PARIS (Reuters) - "On a vengé le prophète Mohamed, on a tué Charlie Hebdo!", ont lancé mercredi les auteurs de l'attentat meurtrier à Paris contre l'hebdomadaire satirique dont les figures emblématiques ont trouvé la mort dans cette attaque sans précédent.
Les caricaturistes Charb, directeur de la publication, Cabu, directeur artistique, Wolinski, Tignous, unis dans leur rejet de toutes les religions, figurent au nombre des victimes de l'attentat, qui a fait au moins 12 morts.
"C'est toute l'équipe historique de Charlie Hebdo qui a été tuée", a réagi Alexis Corbière, secrétaire national du Parti de gauche, qui s'est rendu sur les lieux.
"Charb, dont on nous dit qu'il a été exécuté, était continuellement menacé, il savait qu'il était visé", a précisé pour sa part Jean-Luc Mélenchon, lui aussi présent.
Le policier chargé de la protection de Charb a été tué dans la rédaction par les assaillants, a-t-on indiqué de sources policières. L'attentat n'a pour l'heure pas été revendiqué.
Emanation de la génération Hara-Kiri, qui a apporté un ton libertaire et irrévérencieux dans la presse française, Charlie Hebdo, dans sa version hebdomadaire, fut lancé en 1969 par l'équipe de Cavanna, Choron et Delfeil de Ton, puis relancé dans sa version actuelle en juillet 1992.
Sous la plume acérée et caustique de Siné, Gébé, Willem, Wolinski, Cabu, Charb, Oncle Bernard (l'économiste Bernard Maris, tué dans l'attentat), Luz, Tignous..., le catholicisme, l'islamisme, le judaïsme, les partis politiques, l'extrême droite au premier chef, sont tournés en dérision dans une publication se revendiquant de la "gauche plurielle".
Taxé d'islamophobie, Charlie Hebdo s'est attiré les critiques, voire les foudres des représentants du culte musulman en France à partir de février 2006 avec la publication des caricatures de Mahomet du journal danois Jyllands-Posten, qui avaient provoqué de vives protestations dans le monde musulman.
"MOURIR DEBOUT"
"Il n'y a que trois 'Une' qui ont fait scandale, toujours sur l'islam", témoignait Charb en 2012 dans Le Monde. "Il faut continuer jusqu'à ce que l'islam soit aussi banalisé que le catholicisme", ajoutait-il.
"Je n'ai pas l'impression d'égorger quelqu'un avec un feutre", disait-il, alors que plusieurs responsables politiques, de droite comme de gauche, ont défendu la liberté d'expression de "Charlie" tout en dénonçant des "excès".
En 2006, le Conseil français du culte musulman (CFCM), notamment, avait demandé l'interdiction du numéro jugé blasphématoire.

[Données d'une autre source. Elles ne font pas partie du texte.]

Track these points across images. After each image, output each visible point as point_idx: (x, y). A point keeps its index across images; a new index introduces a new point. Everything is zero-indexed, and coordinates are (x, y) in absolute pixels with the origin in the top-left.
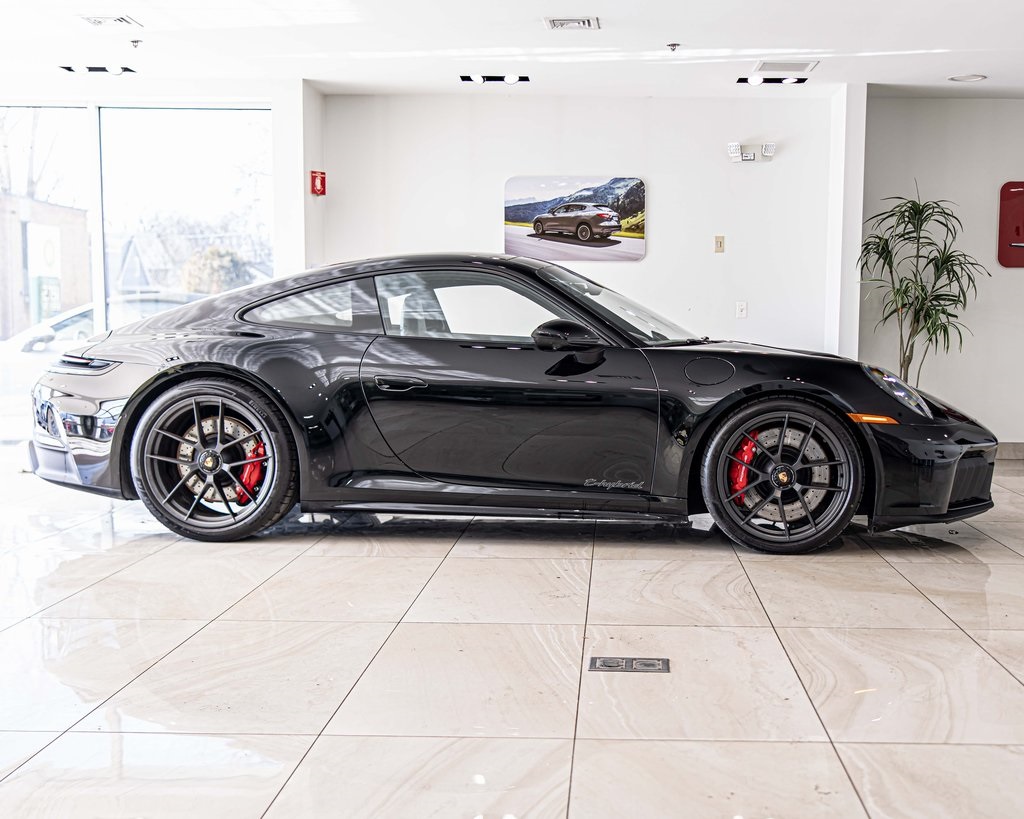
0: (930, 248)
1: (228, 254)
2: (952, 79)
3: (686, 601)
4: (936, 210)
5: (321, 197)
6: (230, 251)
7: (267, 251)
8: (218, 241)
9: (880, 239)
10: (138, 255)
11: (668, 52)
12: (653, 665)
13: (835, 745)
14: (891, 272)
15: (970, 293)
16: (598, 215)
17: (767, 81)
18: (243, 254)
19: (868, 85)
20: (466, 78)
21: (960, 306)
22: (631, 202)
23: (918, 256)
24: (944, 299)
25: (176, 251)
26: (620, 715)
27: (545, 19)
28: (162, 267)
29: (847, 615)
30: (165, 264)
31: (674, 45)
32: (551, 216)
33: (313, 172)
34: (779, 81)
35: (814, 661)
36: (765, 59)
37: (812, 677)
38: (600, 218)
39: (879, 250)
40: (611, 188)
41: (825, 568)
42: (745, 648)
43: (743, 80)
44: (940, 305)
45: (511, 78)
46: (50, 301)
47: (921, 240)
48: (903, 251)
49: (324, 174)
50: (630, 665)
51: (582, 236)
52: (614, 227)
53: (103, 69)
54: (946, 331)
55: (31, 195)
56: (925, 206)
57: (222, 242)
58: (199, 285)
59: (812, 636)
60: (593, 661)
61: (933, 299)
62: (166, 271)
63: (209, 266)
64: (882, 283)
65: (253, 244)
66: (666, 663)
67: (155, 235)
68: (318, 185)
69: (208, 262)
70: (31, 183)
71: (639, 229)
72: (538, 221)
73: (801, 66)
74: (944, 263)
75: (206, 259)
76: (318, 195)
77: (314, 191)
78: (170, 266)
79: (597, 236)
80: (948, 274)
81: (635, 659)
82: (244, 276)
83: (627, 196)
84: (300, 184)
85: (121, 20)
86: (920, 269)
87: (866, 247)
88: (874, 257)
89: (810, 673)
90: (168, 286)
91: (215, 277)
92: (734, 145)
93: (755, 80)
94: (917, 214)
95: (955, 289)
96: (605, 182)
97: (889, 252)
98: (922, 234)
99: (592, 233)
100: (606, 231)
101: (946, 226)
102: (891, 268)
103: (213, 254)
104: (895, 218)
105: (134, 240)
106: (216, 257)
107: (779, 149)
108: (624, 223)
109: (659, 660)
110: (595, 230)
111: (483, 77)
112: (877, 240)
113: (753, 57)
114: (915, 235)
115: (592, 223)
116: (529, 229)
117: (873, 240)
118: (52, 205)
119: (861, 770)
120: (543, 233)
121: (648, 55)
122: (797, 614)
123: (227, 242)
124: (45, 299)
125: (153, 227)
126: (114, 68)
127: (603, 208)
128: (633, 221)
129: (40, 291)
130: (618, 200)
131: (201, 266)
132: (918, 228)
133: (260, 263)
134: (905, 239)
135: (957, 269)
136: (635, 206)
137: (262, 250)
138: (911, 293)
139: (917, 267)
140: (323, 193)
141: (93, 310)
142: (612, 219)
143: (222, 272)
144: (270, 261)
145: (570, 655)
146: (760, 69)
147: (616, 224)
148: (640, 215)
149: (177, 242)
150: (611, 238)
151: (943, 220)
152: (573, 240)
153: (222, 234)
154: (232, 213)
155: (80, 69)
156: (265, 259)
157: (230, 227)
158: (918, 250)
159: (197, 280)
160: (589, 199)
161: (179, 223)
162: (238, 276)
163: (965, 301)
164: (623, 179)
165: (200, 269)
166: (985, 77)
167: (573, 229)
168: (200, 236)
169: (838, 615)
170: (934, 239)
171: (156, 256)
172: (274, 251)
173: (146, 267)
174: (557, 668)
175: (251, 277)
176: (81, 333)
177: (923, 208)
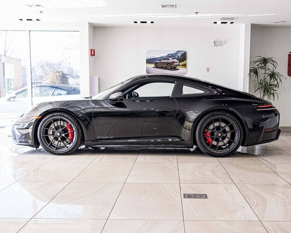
0: (269, 71)
1: (61, 72)
2: (275, 22)
3: (208, 176)
4: (271, 60)
6: (62, 71)
7: (72, 71)
8: (58, 68)
10: (35, 72)
11: (195, 15)
12: (202, 196)
13: (261, 222)
14: (258, 78)
15: (280, 84)
16: (173, 61)
17: (222, 23)
18: (65, 72)
19: (251, 24)
20: (136, 22)
21: (277, 88)
22: (182, 58)
23: (265, 73)
25: (46, 71)
26: (196, 212)
27: (161, 5)
28: (42, 75)
29: (256, 180)
30: (43, 74)
31: (197, 13)
32: (159, 62)
33: (91, 49)
34: (226, 23)
35: (249, 194)
36: (222, 17)
37: (249, 200)
38: (174, 62)
39: (254, 71)
40: (177, 54)
41: (246, 165)
42: (228, 190)
43: (215, 23)
44: (271, 87)
45: (149, 22)
46: (11, 85)
47: (266, 69)
48: (261, 72)
49: (94, 50)
50: (195, 196)
51: (169, 68)
52: (178, 65)
53: (31, 20)
54: (274, 95)
55: (5, 55)
56: (267, 59)
57: (59, 68)
58: (53, 80)
59: (246, 187)
60: (184, 195)
61: (269, 86)
62: (43, 77)
63: (56, 75)
64: (255, 81)
65: (68, 69)
66: (206, 195)
67: (40, 66)
68: (93, 53)
69: (56, 74)
70: (5, 52)
71: (185, 65)
72: (156, 63)
73: (233, 19)
74: (273, 75)
75: (55, 73)
76: (93, 56)
77: (91, 55)
78: (44, 75)
79: (173, 68)
80: (274, 78)
81: (197, 194)
82: (66, 78)
83: (181, 56)
84: (88, 53)
85: (38, 5)
86: (266, 77)
87: (251, 71)
88: (253, 73)
89: (249, 199)
90: (44, 81)
91: (58, 78)
92: (212, 41)
93: (219, 23)
94: (265, 61)
95: (276, 83)
96: (175, 52)
97: (257, 72)
98: (266, 67)
100: (175, 66)
101: (274, 65)
102: (257, 76)
103: (57, 72)
104: (259, 62)
105: (34, 68)
106: (58, 73)
107: (225, 43)
108: (180, 64)
109: (204, 195)
110: (172, 66)
111: (141, 22)
112: (254, 69)
113: (219, 16)
114: (264, 67)
115: (171, 64)
116: (153, 65)
117: (252, 68)
118: (11, 58)
119: (271, 230)
120: (157, 67)
121: (189, 16)
122: (241, 180)
123: (60, 68)
124: (10, 85)
125: (39, 64)
126: (34, 19)
127: (174, 59)
128: (183, 63)
129: (8, 82)
130: (179, 57)
131: (53, 75)
133: (70, 74)
134: (261, 68)
135: (276, 77)
136: (183, 59)
137: (70, 71)
138: (263, 84)
139: (265, 77)
140: (94, 55)
141: (27, 89)
142: (177, 63)
143: (60, 77)
144: (73, 74)
145: (177, 193)
146: (221, 20)
147: (178, 64)
148: (185, 61)
149: (46, 68)
150: (177, 68)
151: (272, 63)
152: (166, 69)
153: (59, 66)
154: (62, 60)
155: (24, 20)
156: (71, 73)
157: (61, 64)
158: (265, 72)
159: (52, 79)
160: (170, 57)
161: (47, 63)
162: (64, 78)
163: (279, 86)
164: (180, 51)
165: (53, 76)
166: (285, 22)
167: (166, 65)
168: (53, 67)
169: (253, 180)
170: (270, 68)
171: (40, 72)
172: (74, 71)
173: (38, 76)
174: (174, 197)
175: (68, 78)
176: (23, 95)
177: (267, 60)
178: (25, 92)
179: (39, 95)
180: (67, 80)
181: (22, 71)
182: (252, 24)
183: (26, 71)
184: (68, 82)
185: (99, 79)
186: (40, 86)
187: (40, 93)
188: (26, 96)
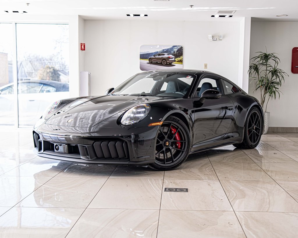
0: (270, 68)
1: (52, 68)
2: (277, 16)
3: (193, 173)
4: (272, 56)
5: (84, 51)
6: (53, 66)
7: (64, 67)
9: (255, 65)
10: (23, 68)
11: (190, 8)
12: (183, 190)
13: (235, 212)
14: (258, 75)
15: (282, 81)
16: (169, 57)
17: (220, 16)
18: (57, 67)
20: (128, 15)
21: (279, 85)
22: (179, 53)
23: (267, 70)
24: (274, 83)
25: (35, 67)
26: (173, 203)
28: (31, 71)
29: (241, 177)
30: (32, 70)
31: (192, 6)
32: (154, 57)
33: (81, 43)
34: (224, 16)
35: (230, 189)
36: (220, 10)
37: (229, 193)
38: (169, 58)
39: (254, 68)
40: (172, 49)
41: (236, 164)
42: (210, 186)
43: (213, 16)
44: (273, 85)
45: (142, 15)
47: (267, 65)
48: (262, 68)
49: (84, 44)
50: (176, 190)
51: (164, 63)
53: (17, 12)
54: (275, 93)
57: (50, 64)
59: (230, 182)
60: (166, 189)
61: (271, 83)
62: (32, 73)
63: (46, 71)
64: (256, 78)
65: (60, 64)
66: (187, 189)
67: (29, 61)
68: (83, 47)
71: (181, 61)
72: (150, 59)
73: (231, 12)
74: (275, 72)
75: (45, 69)
77: (81, 49)
78: (33, 71)
79: (168, 63)
80: (276, 75)
81: (178, 188)
82: (57, 75)
83: (177, 51)
84: (77, 47)
87: (250, 67)
88: (253, 70)
90: (33, 78)
91: (48, 75)
92: (210, 36)
93: (217, 16)
94: (266, 57)
95: (278, 80)
96: (171, 47)
97: (258, 69)
98: (268, 63)
99: (167, 63)
100: (171, 62)
101: (275, 61)
102: (258, 73)
103: (47, 67)
104: (259, 58)
105: (22, 63)
107: (224, 37)
108: (176, 59)
109: (185, 189)
110: (168, 62)
111: (134, 15)
113: (216, 9)
114: (265, 63)
115: (167, 59)
116: (147, 61)
117: (253, 65)
119: (242, 218)
120: (152, 62)
121: (184, 9)
122: (226, 177)
123: (52, 64)
125: (28, 59)
126: (21, 11)
127: (170, 55)
128: (179, 59)
130: (175, 52)
132: (267, 61)
133: (62, 70)
134: (263, 65)
135: (278, 74)
138: (264, 81)
139: (266, 73)
140: (84, 50)
141: (13, 85)
142: (173, 58)
143: (50, 73)
144: (65, 70)
145: (159, 187)
146: (218, 13)
147: (174, 60)
148: (181, 57)
149: (36, 64)
150: (172, 64)
151: (274, 59)
152: (161, 65)
153: (50, 61)
154: (53, 54)
155: (10, 12)
156: (64, 69)
157: (53, 59)
158: (267, 68)
159: (42, 76)
160: (166, 52)
161: (36, 58)
162: (55, 74)
163: (281, 84)
164: (176, 46)
165: (43, 72)
166: (287, 15)
167: (161, 61)
168: (43, 62)
169: (238, 177)
170: (272, 65)
171: (29, 68)
172: (67, 67)
173: (26, 72)
174: (155, 191)
175: (59, 75)
176: (9, 92)
177: (268, 55)
178: (11, 88)
179: (26, 92)
180: (58, 77)
181: (9, 67)
182: (252, 18)
183: (12, 66)
184: (59, 79)
185: (89, 75)
186: (27, 82)
187: (27, 90)
188: (12, 93)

L'hebdomadaire a été poursuivi par la Grande Mosquée de Paris, l'Union des organisations islamiques de France (UOIF) et la Ligue islamique mondiale. Le procès s'est soldé par une relaxe en mars dernier.

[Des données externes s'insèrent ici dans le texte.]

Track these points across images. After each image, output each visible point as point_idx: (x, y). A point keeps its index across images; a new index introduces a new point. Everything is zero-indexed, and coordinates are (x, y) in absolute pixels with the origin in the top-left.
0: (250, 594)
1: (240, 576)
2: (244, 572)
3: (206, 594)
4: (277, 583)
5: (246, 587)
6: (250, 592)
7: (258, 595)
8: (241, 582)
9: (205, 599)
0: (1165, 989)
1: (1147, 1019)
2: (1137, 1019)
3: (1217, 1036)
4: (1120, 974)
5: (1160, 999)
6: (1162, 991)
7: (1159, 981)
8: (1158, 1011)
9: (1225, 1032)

Les autorités religieuses musulmanes françaises ont unanimement dénoncé mercredi "une déclaration de guerre", "un acte de barbarie".

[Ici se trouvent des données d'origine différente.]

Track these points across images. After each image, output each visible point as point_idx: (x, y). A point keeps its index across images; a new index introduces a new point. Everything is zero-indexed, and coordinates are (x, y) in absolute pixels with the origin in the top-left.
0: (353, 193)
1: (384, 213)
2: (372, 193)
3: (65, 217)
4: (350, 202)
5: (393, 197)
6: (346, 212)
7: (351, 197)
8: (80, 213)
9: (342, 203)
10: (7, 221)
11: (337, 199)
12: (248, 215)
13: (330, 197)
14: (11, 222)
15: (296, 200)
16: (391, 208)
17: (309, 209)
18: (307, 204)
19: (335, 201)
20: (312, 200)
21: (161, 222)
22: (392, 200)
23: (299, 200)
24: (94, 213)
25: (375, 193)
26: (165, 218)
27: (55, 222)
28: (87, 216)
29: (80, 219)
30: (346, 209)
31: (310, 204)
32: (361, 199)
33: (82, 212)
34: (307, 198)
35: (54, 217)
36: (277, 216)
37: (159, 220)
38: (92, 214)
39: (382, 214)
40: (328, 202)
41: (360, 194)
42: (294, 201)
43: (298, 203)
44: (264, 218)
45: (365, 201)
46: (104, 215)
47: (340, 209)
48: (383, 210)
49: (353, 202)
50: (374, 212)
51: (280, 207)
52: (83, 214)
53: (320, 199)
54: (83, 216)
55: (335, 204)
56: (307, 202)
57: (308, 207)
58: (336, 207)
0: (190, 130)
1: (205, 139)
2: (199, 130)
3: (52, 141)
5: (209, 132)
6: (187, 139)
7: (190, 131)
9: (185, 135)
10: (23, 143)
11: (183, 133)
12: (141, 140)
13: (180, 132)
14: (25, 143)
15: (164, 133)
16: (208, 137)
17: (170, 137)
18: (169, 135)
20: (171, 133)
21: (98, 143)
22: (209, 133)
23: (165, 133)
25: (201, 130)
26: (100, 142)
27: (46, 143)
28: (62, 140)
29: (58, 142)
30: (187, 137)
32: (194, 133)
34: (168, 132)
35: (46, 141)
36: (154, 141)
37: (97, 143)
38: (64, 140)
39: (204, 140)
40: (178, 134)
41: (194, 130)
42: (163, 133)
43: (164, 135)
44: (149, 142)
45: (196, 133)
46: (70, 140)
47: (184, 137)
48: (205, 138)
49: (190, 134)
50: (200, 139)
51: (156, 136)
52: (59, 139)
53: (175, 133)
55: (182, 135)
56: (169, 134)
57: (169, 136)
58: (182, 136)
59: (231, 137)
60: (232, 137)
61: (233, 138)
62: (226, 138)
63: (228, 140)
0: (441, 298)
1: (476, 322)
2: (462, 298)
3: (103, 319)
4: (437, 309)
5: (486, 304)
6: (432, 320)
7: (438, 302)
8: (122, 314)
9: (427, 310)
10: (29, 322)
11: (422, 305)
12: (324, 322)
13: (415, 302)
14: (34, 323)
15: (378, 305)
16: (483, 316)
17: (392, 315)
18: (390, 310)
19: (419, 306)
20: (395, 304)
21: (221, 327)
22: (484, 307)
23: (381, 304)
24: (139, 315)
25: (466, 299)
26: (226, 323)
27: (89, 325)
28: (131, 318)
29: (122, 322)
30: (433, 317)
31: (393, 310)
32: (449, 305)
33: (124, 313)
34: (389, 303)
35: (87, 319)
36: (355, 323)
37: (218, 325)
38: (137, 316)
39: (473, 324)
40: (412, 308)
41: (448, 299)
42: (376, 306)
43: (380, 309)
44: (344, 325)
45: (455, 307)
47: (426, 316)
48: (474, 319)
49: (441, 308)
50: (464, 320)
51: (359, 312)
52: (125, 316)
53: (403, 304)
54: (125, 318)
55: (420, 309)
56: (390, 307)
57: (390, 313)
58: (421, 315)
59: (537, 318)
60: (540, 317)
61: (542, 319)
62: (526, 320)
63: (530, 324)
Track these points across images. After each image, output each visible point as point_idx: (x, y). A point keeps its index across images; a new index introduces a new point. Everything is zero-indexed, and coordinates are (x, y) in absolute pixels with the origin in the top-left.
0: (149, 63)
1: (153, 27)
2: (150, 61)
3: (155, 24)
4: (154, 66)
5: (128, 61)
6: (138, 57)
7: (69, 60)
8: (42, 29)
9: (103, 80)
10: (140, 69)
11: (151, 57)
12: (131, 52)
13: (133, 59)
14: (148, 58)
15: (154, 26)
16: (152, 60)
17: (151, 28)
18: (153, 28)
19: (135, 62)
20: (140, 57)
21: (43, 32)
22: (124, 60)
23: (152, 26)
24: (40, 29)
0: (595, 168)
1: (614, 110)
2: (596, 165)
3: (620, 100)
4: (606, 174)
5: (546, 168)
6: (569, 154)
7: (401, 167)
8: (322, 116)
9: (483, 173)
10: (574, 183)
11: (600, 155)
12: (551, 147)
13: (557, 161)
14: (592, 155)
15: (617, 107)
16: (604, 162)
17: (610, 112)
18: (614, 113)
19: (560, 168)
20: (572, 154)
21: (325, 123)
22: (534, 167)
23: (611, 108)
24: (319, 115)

Le siège de l'hebdomadaire, alors dans le XXe arrondissement, avait été incendié en novembre 2011 après l'annonce de la sortie d'un numéro baptisé "Charia Hebdo», avec «Mahomet rédacteur en chef". Le sinistre n'avait pas fait de blessé. Le site internet du journal avait été piraté.
Depuis ces événements, la rédaction, qui avait déménagé dans un immeuble du XIe arrondissement, sans signe distinctif, bénéficiait d'une protection policière.
"Je ne savais pas que c'était Charlie Hebdo. Il y avait un camion et une voiture de police jour et nuit devant depuis des mois, mais ça avait été levé il n'y a pas longtemps", a déclaré un habitant à Reuters.
Quelques minutes avant l'attaque, survenue vers 11h00 (10h00 GMT), la rédaction avait posté sur son compte Twitter un dessin d'Honoré représentant le chef de l'Etat islamique Abou Bakr al Baghdadi, sous la phrase "Meilleux voeux, au fait".
Sur les réseaux sociaux, les réactions négatives envers Charlie Hebdo voisinaient mercredi avec les hommages : "C'est bien fait pour Charlie Hebdo. A force de jouer avec le feu, on se brûle", peut-on lire notamment.
"C'est peut-être un peu pompeux ce que je vais dire, mais je préfère mourir debout que vivre à genoux", avait déclaré Charb en 2012 dans Le Monde.